• Aufgaben:
a. Wie hoch ist laut dem Text zum Bürgergeld der aktuelle Regelsatz für Alleinstehende?
b. Schreiben Sie den Abschnitt aus dem Text zum Bürgergeld neu. Beginnen Sie bei den Worten "Um Bürgergeld zu", hören Sie nach "Näheres unter Erwerbsminderung." auf und setzen Sie dabei "Rentengrenze" an die Stelle von "Altersgrenze".
c. Fassen Sie im Text zum Bürgergeld den Absatz, der mit „Das Bürgergeld ersetzt seit 1.1.2023“ beginnt, als knappe Stichpunktliste zusammen und behalten Sie dabei seine wesentlichen Angaben bei.

Bürgergeld

1. Das Wichtigste in Kürze

Das Bürgergeld ersetzt seit 1.1.2023 das Arbeitslosengeld II und Sozialgeld der Grundsicherung für Arbeitsuchende (umgangssprachlich Hartz IV). Die Bildungsmöglichkeiten wurden verbessert und es wird weniger Einkommen und Vermögen angerechnet. Es gibt eine 1-jährige Karenzzeit, in der kein Umzug in eine günstigere Wohnung nötig ist und einiges Vermögen behalten werden darf. Die Sanktionen heißen jetzt Leistungsminderungen und sind von Beginn an in verfassungsgemäßer Höhe von höchsten 30 % des sog. Regelsatzes möglich. Die Regelsätze sind gestiegen, z.B. für Alleinstehende aktuell auf 563 € im Monat.

Hinweise:

  • Die Jobcenter dürfen übergangsweise das Bürgergeld noch Arbeitslosengeld II und Sozialgeld nennen, da die Umstellung aller Formulare und Textbausteine einige Zeit in Anspruch nimmt.
  • Für Bewilligungszeiträume mit Beginn ab 1.7.2023 muss das Jobcenter Sie auf das vorrangige Wohngeld verweisen, wenn Sie damit Ihre Hilfebedürftigkeit vermeiden können. Für Bewilligungszeiträume, die den 31.12.2022 einschließen oder in der Zeit vom 1.1.2023 bis 30.6.2023 begonnen haben, darf es das aber nicht, wegen der Übergangsregelung des § 85 SGB II.

2. Voraussetzungen des Bürgergelds

Um Bürgergeld zu erhalten, müssen unter anderem folgende Voraussetzungen erfüllt werden:

  • Alter: 15 Jahre bis Erreichen der Altersgrenze der Regelaltersrente. Für Menschen, die nach dem 31.12.1946 geboren sind, wird die Altersgrenze monatlich stufenweise auf 67 Jahre angehoben.
  • Erwerbsfähigkeit, d.h. mindestens 3 Stunden täglich arbeiten zu können. Näheres unter Erwerbsminderung.
  • Hilfebedürftigkeit, d.h. der Lebensunterhalt kann weder aus eigenem Einkommen und Vermögen noch durch Unterstützung Dritter oder aus vorrangigen Sozialleistungen bestritten werden.
  • Gewöhnlicher Aufenthalt in Deutschland.
  • Erreichbarkeit für das Jobcenter, insbesondere für Termine und Vermittlung in Arbeit oder Maßnahmen.

Näheres zu den Voraussetzungen unter Grundsicherung für Arbeitsuchende.

3. Umfang und Höhe des Bürgergelds

Das Bürgergeld soll das Existenzminimum für ein Leben in Würde decken. Die Höhe wird berechnet, indem die Bedarfe addiert werden und das anrechenbare Einkommen und Vermögen davon abgezogen wird.

• Gespeicherte Einträge:
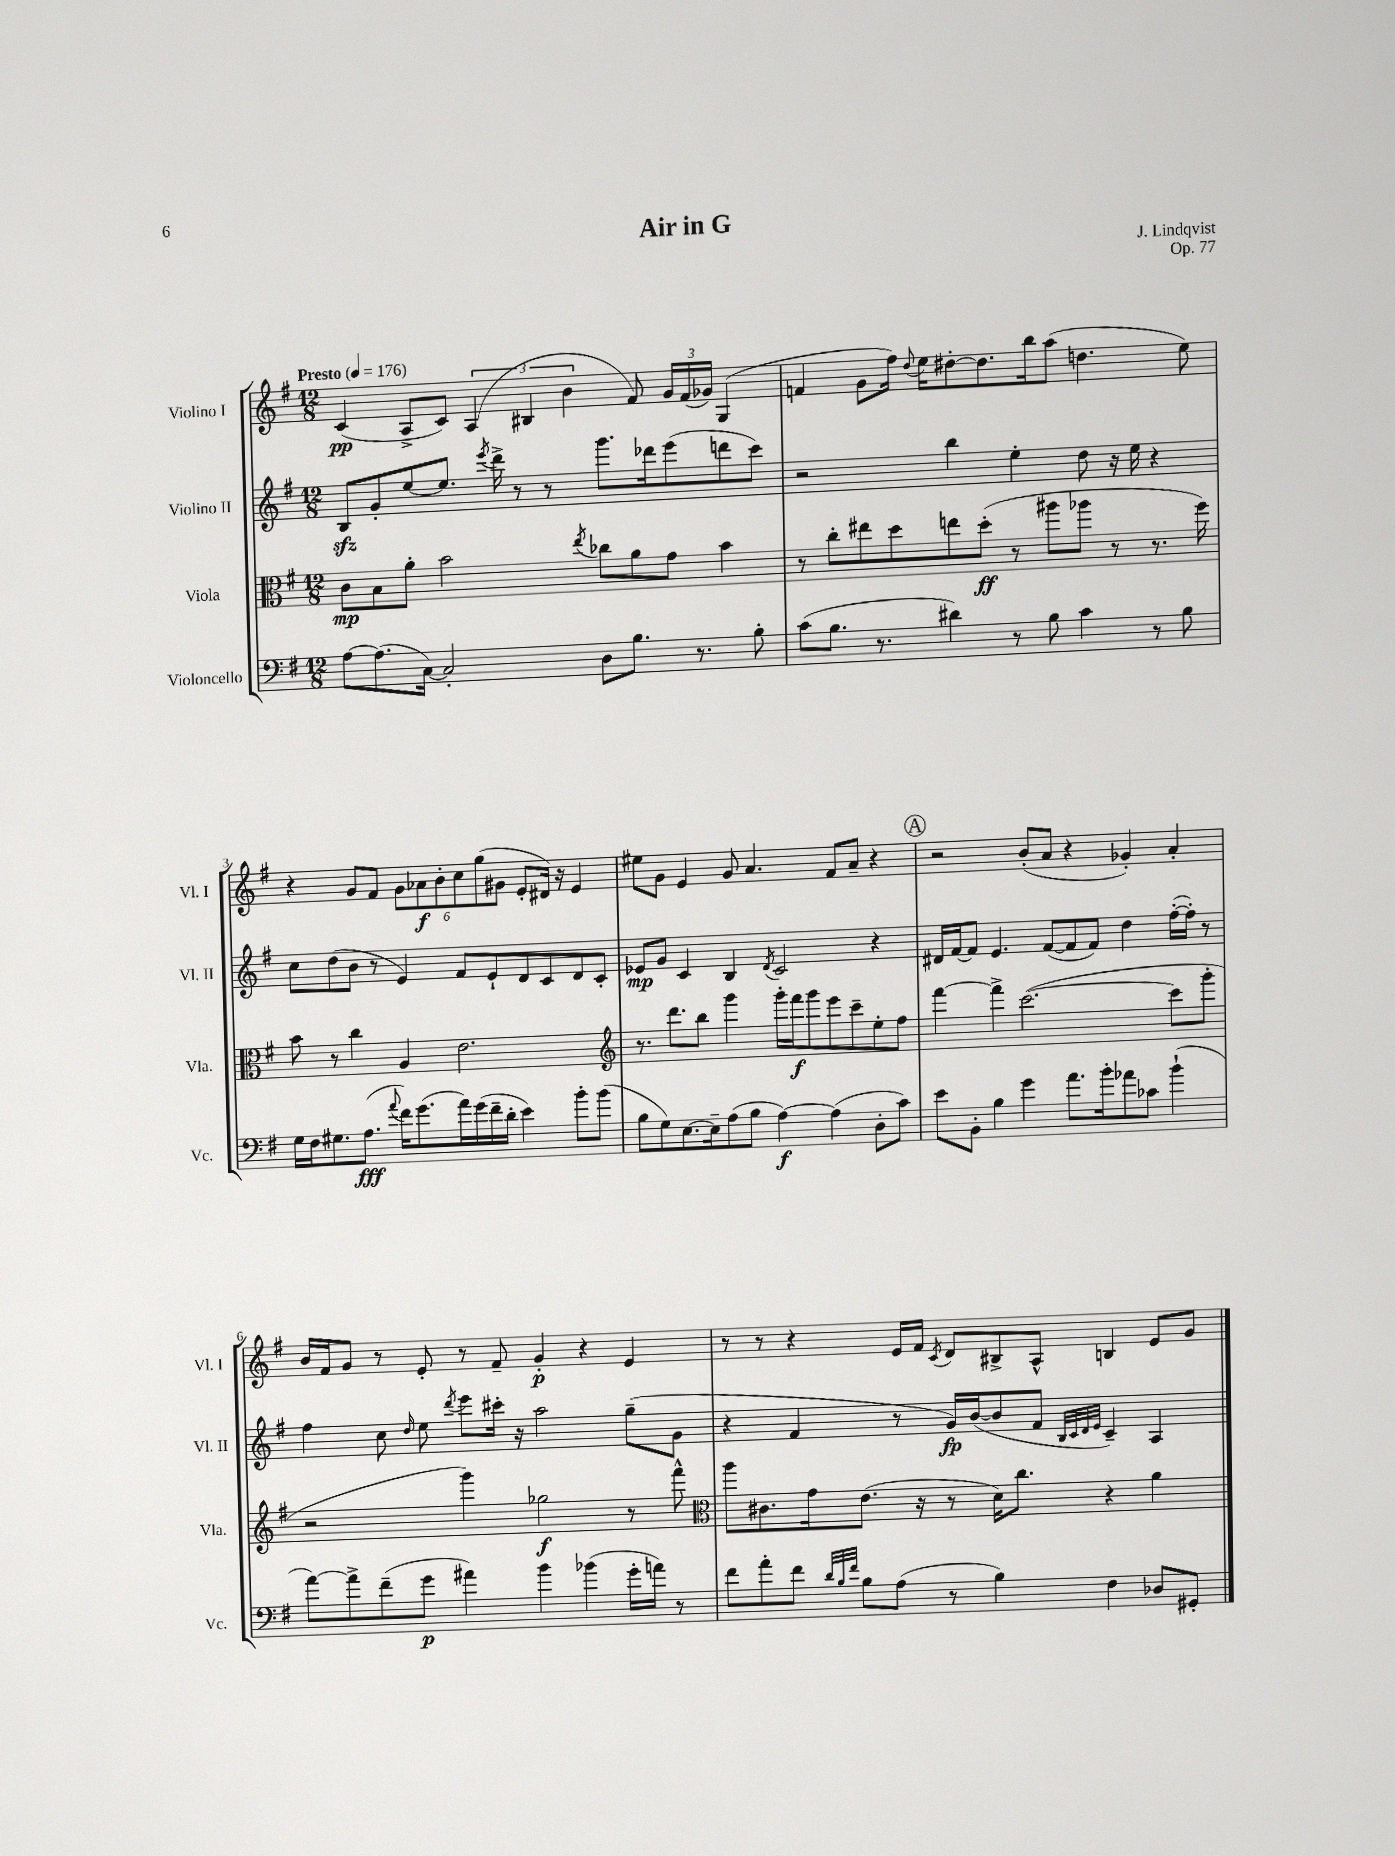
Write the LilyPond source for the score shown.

\header { title = "Air in G" composer = "J. Lindqvist" opus = "Op. 77" }
<<
\new StaffGroup <<
\new Staff = "s0" \with { instrumentName = "Violino I" shortInstrumentName = "Vl. I" } {
    \clef treble \key g \major \numericTimeSignature \time 12/8 \tempo "Presto" 4 = 176
    \autoBeamOff c'4\pp( a8[-> c'8]) \tuplet 3/2 { a4( bis4 b'4 } fis'8) \tuplet 3/2 { g'16[ fis'16( ges'16]) } g4( |
    f'4 g'8[ fis''16]) \appoggiatura { d''8 } e''16[ dis''8~-. dis''8. b''16 a''8]( d''4. e''8) |
    r4 g'8[ fis'8] \tuplet 6/4 { g'8[ aes'8\f b'8-. c''8 g''8( gis'8] } e'8[-. dis'16]) r16 e'4 |
    eis''8[ g'8] e'4 g'8 a'4. fis'8[ a'8]-- r4 |
    \mark \markup { \circle "A" } r2 b'8[-.( a'8] r4 ges'4-.) a'4-. |
    b'16[ fis'16 g'8] r8 e'8-. r8 fis'8-- g'4-.\p r4 e'4 |
    r8 r8 r4 e'16[ fis'16] \acciaccatura { c'8 } d'8[ bis8-> a8]-^ b4 e'8[ g'8] \bar "|." |
}
\new Staff = "s1" \with { instrumentName = "Violino II" shortInstrumentName = "Vl. II" } {
    \clef treble \key g \major \numericTimeSignature \time 12/8
    \autoBeamOff b8[\sfz g'8-. e''8~ e''8.] \acciaccatura { e'''8 } d'''16-> r8 r8 g'''8.[ des'''16 e'''8( d'''8 c'''8]) |
    r2 b''4 e''4-. d''8 r16 e''16 r4 |
    c''8[ d''8( b'8] r8 e'4) fis'8[ e'8-! d'8 c'8 d'8 c'8]-. |
    ees'8[\mp g'8] c'4 b4 \acciaccatura { d'8 } c'2 r4 |
    \mark \markup { \circle "A" } dis'16[ fis'16~ fis'8] e'4. fis'8[~( fis'8 fis'8]) d''4 fis''16[~-.( fis''16]-.) r8 |
    fis''4 c''8 \grace { d''16 } e''8 \acciaccatura { d'''8 } e'''8[ cis'''16]-. r16 a''2 g''8[--( g'8] |
    r4 fis'4 r8 g'16[\fp) b'16~( b'8 fis'8] \grace { b32[ c'32 d'32 e'32] } c'4--) a4 \bar "|." |
}
\new Staff = "s2" \with { instrumentName = "Viola" shortInstrumentName = "Vla." } {
    \clef alto \key g \major \numericTimeSignature \time 12/8
    \autoBeamOff c'8[\mp b8 a'8]-. b'2 \acciaccatura { e''8 } ces''8[ a'8 g'8] b'4 |
    r8 c''8[-. eis''8 d''8 e''8 d''8]-.\ff( r8 ais''8[ aes''8] r8 r8. fis''16) |
    b'8 r8 c''4 a4 e'2. |
    \clef treble r8. d'''8.[ b''8] g'''4 g'''16[-. fis'''16\f g'''8 e'''8 c'''8-- e''8-. fis''8] |
    \mark \markup { \circle "A" } fis'''4~ fis'''4-> c'''2.~( c'''8[ g'''8]-. |
    r2 g'''4) ges''2\f r8 fis'''8-^ |
    \clef alto a''8[ cis'8. g'16 e'8.]( r16 r8 d'16[) c''8.] r4 a'4 \bar "|." |
}
\new Staff = "s3" \with { instrumentName = "Violoncello" shortInstrumentName = "Vc." } {
    \clef bass \key g \major \numericTimeSignature \time 12/8
    \autoBeamOff a8[~ a8.( c16]~) c2-. d8[ b8.] r8. b8-. |
    c'8[( b8.] r8. dis'4) r8 b8 c'4 r8 b8 |
    g16[ fis16 gis8. a8.]\fff( \appoggiatura { a'8 } fis'16[) g'8.( a'16) g'16( fis'16-- d'16]-. e'4) b'8[-. b'8]( |
    b8[ g8) e8.~ e16-- a8( b8] a4~\f) a4( d8[-. c'8]) |
    \mark \markup { \circle "A" } e'8[ b,8]-. b4 g'4 a'8.[ b'16-. aes'8 ces'8] b'4-!( |
    a'8[~) a'8-> fis'8--( g'8]\p ais'4) b'4 bes'4( g'16[-. a'16]) r8 |
    fis'8[ a'8-. fis'8] \grace { d'32[ b32 fis'32] } b8[ a8]( r8 b4) fis4 des8[ gis,8]-. \bar "|." |
}
>>
>>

• Lösungen:
a. 563 € im Monat.

b.
Um Bürgergeld zu erhalten, müssen unter anderem folgende Voraussetzungen erfüllt werden:

  • Alter: 15 Jahre bis Erreichen der Rentengrenze der Regelaltersrente. Für Menschen, die nach dem 31.12.1946 geboren sind, wird die Rentengrenze monatlich stufenweise auf 67 Jahre angehoben.
  • Erwerbsfähigkeit, d.h. mindestens 3 Stunden täglich arbeiten zu können. Näheres unter Erwerbsminderung.

c.
- Seit 1.1.2023 ersetzt das Bürgergeld das Arbeitslosengeld II und Sozialgeld (umgangssprachlich Hartz IV).
- Die Bildungsmöglichkeiten sind verbessert, und es wird weniger Einkommen und Vermögen angerechnet.
- In einer 1-jährigen Karenzzeit ist kein Umzug in eine günstigere Wohnung nötig, und einiges Vermögen darf behalten werden.
- Sanktionen heißen jetzt Leistungsminderungen und sind von Beginn an auf höchstens 30 % des Regelsatzes begrenzt.
- Die Regelsätze sind gestiegen, für Alleinstehende z.B. auf 563 € im Monat.